Gig Harbor resident Randy Boss, who for years has made it his business to dispute anything and everything that could raise toll rates on the Tacoma Narrows Bridge, on Tuesday filed paperwork aimed to put a stick in the spokes of plans to toll roads all over Washington state.
In a 10-page petition to the state Department of Transportation (WSDOT), Boss is seeking to revoke or amend Washington Administrative Code 468-305, under which the Legislature last year ordered WSDOT to determine how much it will cost to operate its new photo-tolling system on the State Route 520 Bridge in Seattle and the Tacoma Narrows Bridge — as well as potentially every state road in Washington.
Not surprisingly, the Washington State Transportation Commission, meeting Tuesday morning, denied Boss’s petition. But he moved quickly to appeal to the Legislature’s Joint Administrative Rules Review Committee and the Governor’s Office — both of which will also deny it, he assumes.

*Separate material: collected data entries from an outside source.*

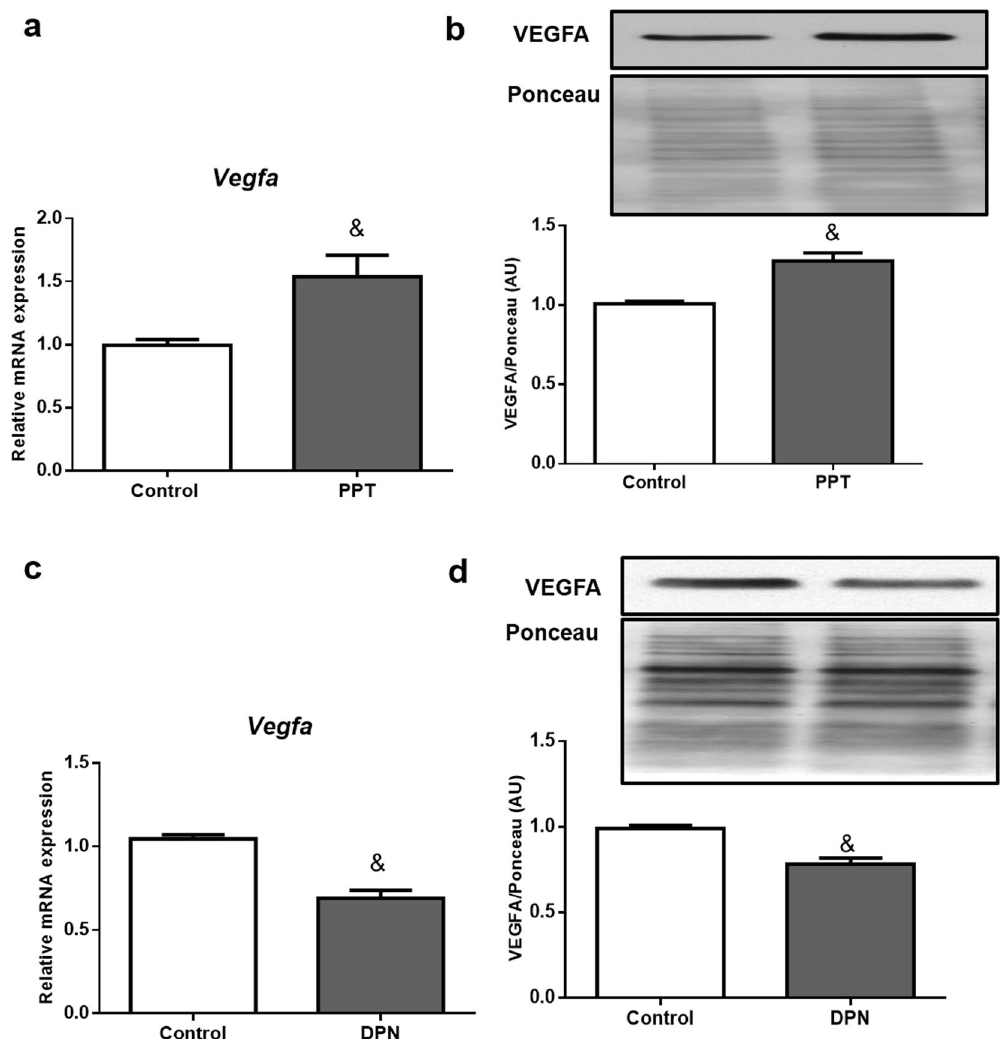
Figure 3. Effects of ESR1 agonist (PPT) and ESR2 agonist (DPN) on VEGFA mRNA and protein: 3T3-L1 adipocytes were treated for 24 hours with 10 nM of PPT ( a , b ) or 10 µ mol/L of DPN ( c , d ). Full-length blots of these cropped images are presented in Supplementary Figure S1. Cells treated with vehicle (0.1% DMSO) were used as control. The representative autoradiograms are shown on top. Data are shown as the mean ± SEM of 6 samples. & P < 0.05 vs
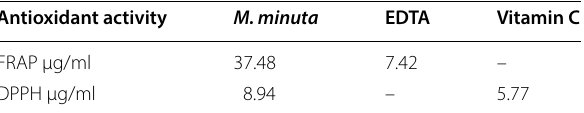
Table 2 IC50 value of FRAP and DPPH radical scavenging activity Antioxidant activity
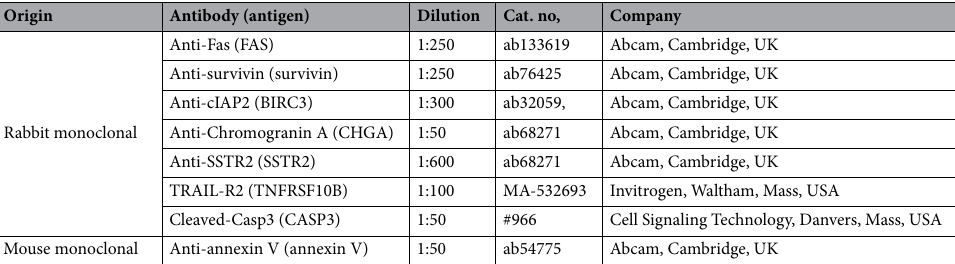
Origin Antibody (antigen) Dilution Cat. no,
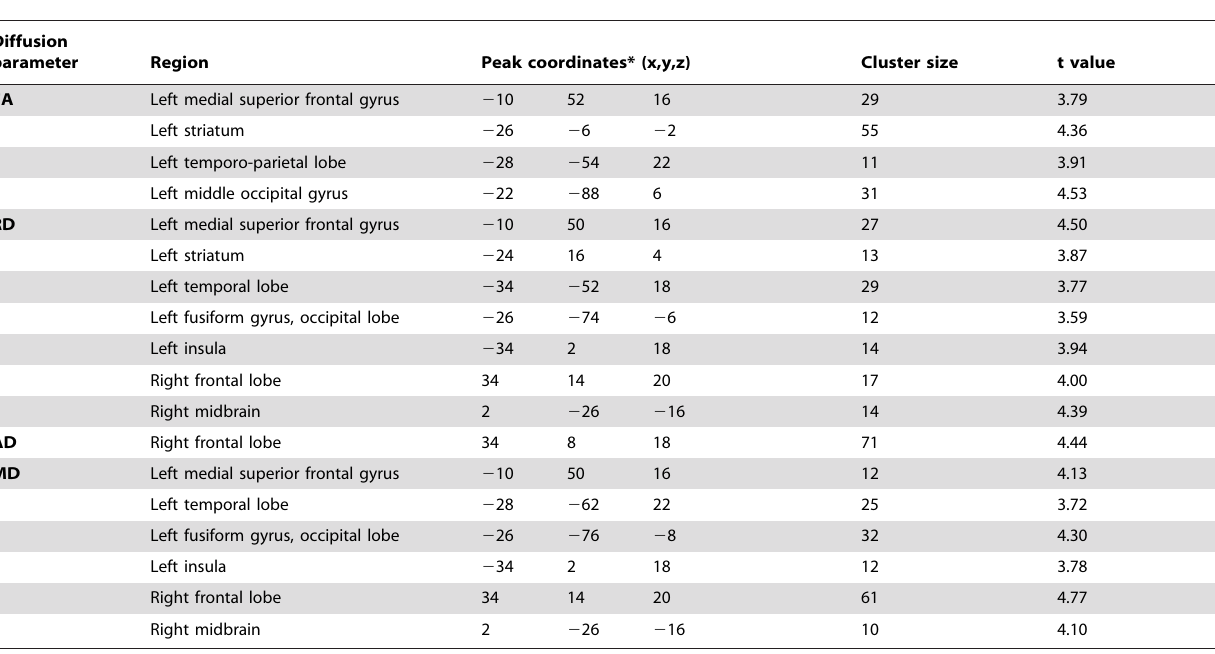
Table 2. Areas of abnormal DTI-derived parameters in 27 patients with obsessive-compulsive disorder and 23 healthy controls before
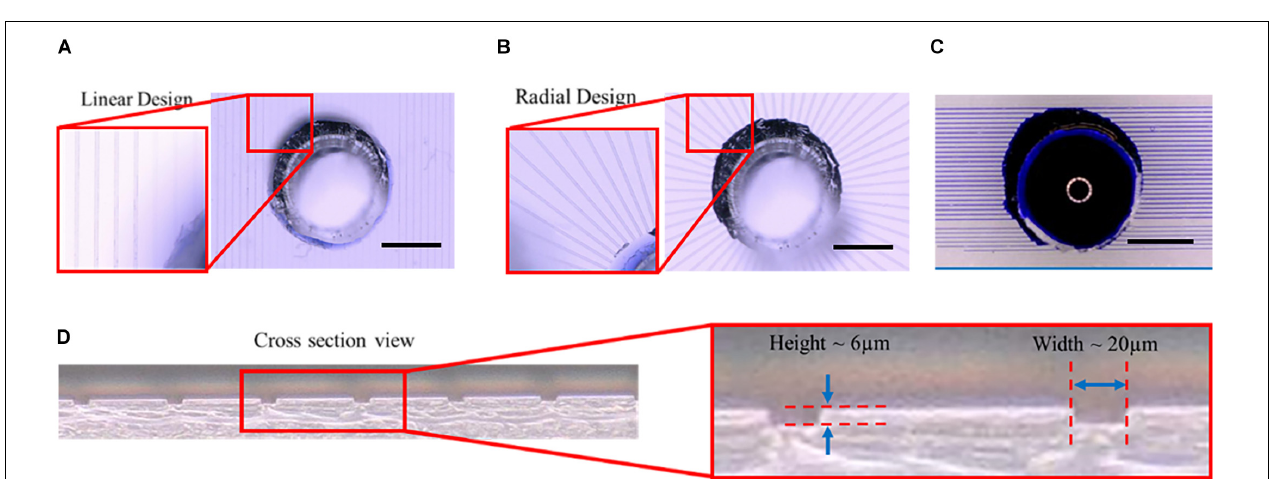
FIGURE 3 | Microtunnel devices with linear and radial configuration. (A) Microtunnel device made of polydimethylsiloxane (PDMS) with microtunnels in a linear configuration, i.e., tunnels in parallel with inlets punched through the PDMS to access the tunnels. (B) Microtunnel device made of polydimethylsiloxane (PDMS) with microtunnels in a radial configuration, with a center inlet from which the tunnels extend outwards. (C) An example of a leakage test for the linear microtunnel configuration using a water-soluble dye. The dye was place on the inlet to check for any leakage points, showing proper bonding between the PDMS components of the device. Scale bars in (A–C) denote 1 mm. (D) A cross-section was cut of a microtunnel device to verify the dimensions of the microtunnels, showing a height of 6 µ m and a width of 20 µ m for the example shown.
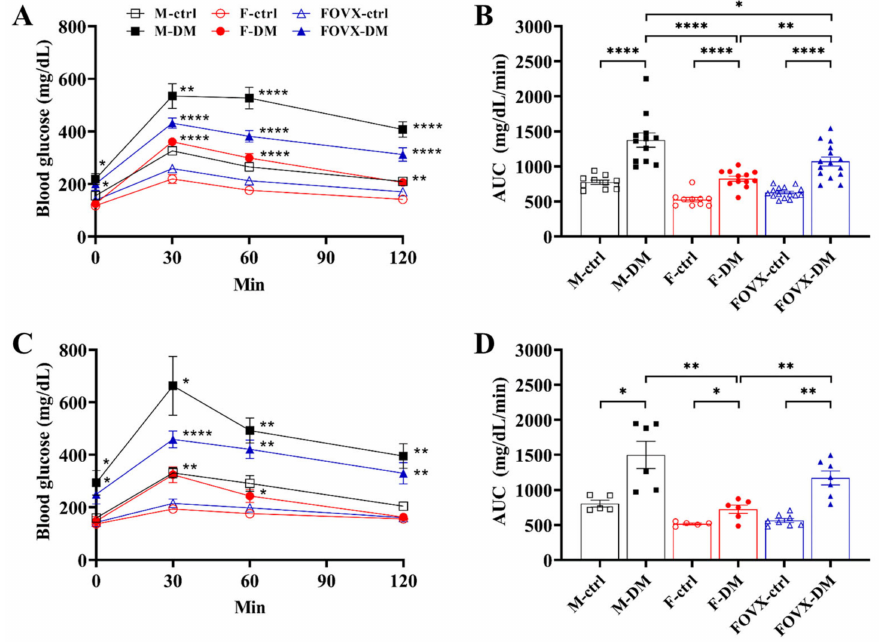
Figure 2. Results of oral glucose tolerance test (OGTT) in STZ-treated diabetic mice. OGTT results and area under the curve (AUC) at weeks 3 ( A , B ) and 6 ( C , D ) after STZ treatment. Glucose tolerance of the FOVX-DM group was worse at week 6 than at week 3, indicating that the ovaries play an important role in glucose metabolism. Data were analyzed using an independent two-sample t -test. * p < 0.05, ** p < 0.01, **** p < 0.0001 compared with the respective control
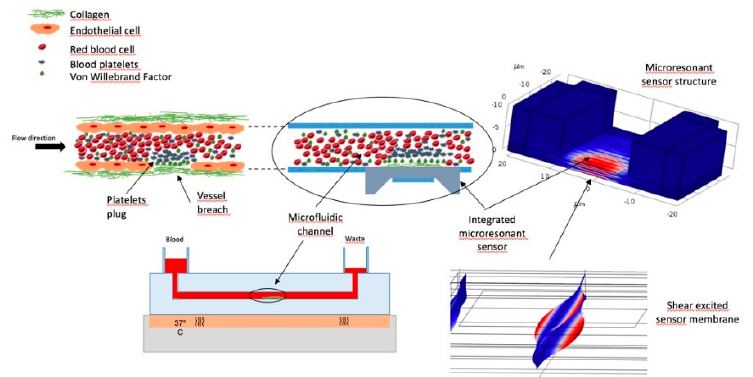
Figure 1. Schematic representation of the sensor platform for the analysis of primary haemostasis integrating the microfluidic system mimicking the rheological blood flow conditions, functionalized interface for the localized platelets binding, integrated microacoustic sensor, flow rate and pressure control system. Displacement field distribution of microresonant structure was obtained using COMSOL Multiphysics ®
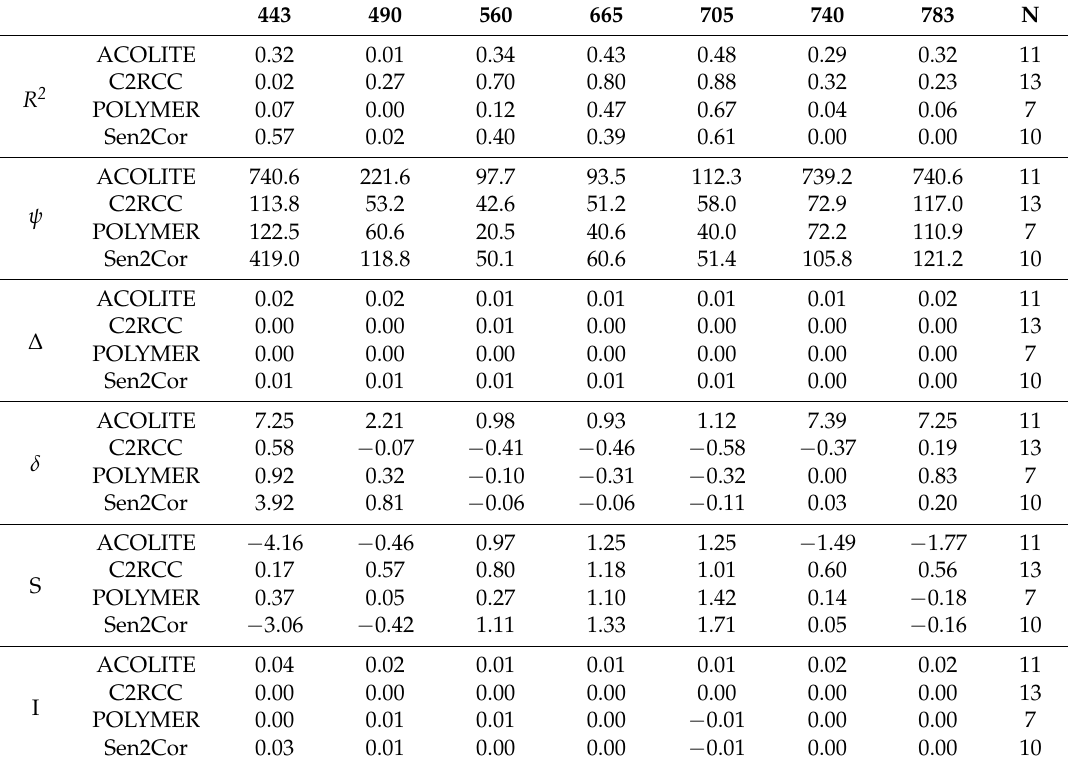
Table 4. Comparison of atmospheric correction (AC) processors (ACOLITE, C2RCC, Sen2Cor, POLYMER) at S2 MSI bands based on the calculated statistics: coefficient of determination ( R 2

“Those are just the preliminary steps I have to satisfy before I can file suit against the state to stop the whole concept of tolling existing roads,” Boss said. “It’s minutiae — the kind of technical crap no one should have to care about, except that it represents a huge unapproved tax the state intends to levy on 4.5 million drivers.”
At the heart of Boss’s latest effort is his belief that WSDOT either didn’t do a thorough job of researching how much photo-tolling will cost the state or is deliberately understating the cost.
Under photo-tolling, which was approved by the Legislature in 2010, vehicles crossing the bridge without a Good to Go transponder on their windshields would have their license plates photographed by a high-speed camera.
A computer would then access motor vehicle records and the registered owner would be sent a bill for the toll.
Earlier this year, the Washington State Transporta-tion Commission recommended a rate of $5.50 per photo-tolling transaction.
This was based on the current $4 paid at the manual tollbooth by drivers without transponders, plus a $1.50 administrative charge.
Boss believes $1.50 will prove far too low.
“Think about what we’re asking them to do for that amount,” he said. “By the state’s own estimate, at least 60,000 cars a day will cross the 520 Bridge alone without a Good to Go sticker.
“Even if you disregard the Narrows Bridge entirely, that’s still 60,000 cases every day where the vehicle’s license plate will have to be photographed and its owner’s name will have to be cross-referenced,” Boss said. “Then a bill will have to be generated and printed. Then you have to put it in an envelope, seal it and mail it out. The price of postage alone will take up a big chunk of that $1.50. Then you’ll need to create a huge state agency just to handle the collections process. There’s no way you can do all that for $1.50 per transaction.”
In addition, Boss said, no one has figured out how to adjudicate cases where the driver doesn’t pay willingly.
“We’re talking about literally tens of thousands of cases every day, 24 hours a day, seven days a week,” Boss said. “How are you going to bring all these people into court if they just decide they don’t feel like paying.”
As a Gig Harbor resident, Boss says he isn’t overly concerned how the 520 Bridge drivers will be impacted, but he has a consuming interest in Narrows Bridge tolls.
“Under state law, tolls must pay for administrative costs before they can be used for anything else,” Boss said. “What that means is that if the state eventually discovers $1.50 isn’t enough, it can just take a larger percentage of the existing toll to pay the administrative costs. Then we’ll have to raise rates again to do what the tolls are actually supposed to be doing — paying for the bridge.”
Boss said photo-tolling roads represents a huge source of untapped revenue for WSDOT, which explains why the agency has an interest in keeping its initial cost projections artificially low.
“If they told people up front how much it would cost, no one would go along with it,” he said. “But once it’s up and running, they can always come back and say, ‘Oops, this is gonna cost a little more than we thought.’ ”
Boss, who spearheaded the legal challenges that kept construction of the Narrows Bridge on hold for at least two years, says the only thing he can’t figure out is why there aren’t more people as willing to fight as he is.
“There are 4.5 million drivers in this state,” he said, “and DOT has the ability to slap a toll on every foot of road they drive. For the life of me, I can’t figure out why people aren’t storming Olympia with torches and pitchforks over this.”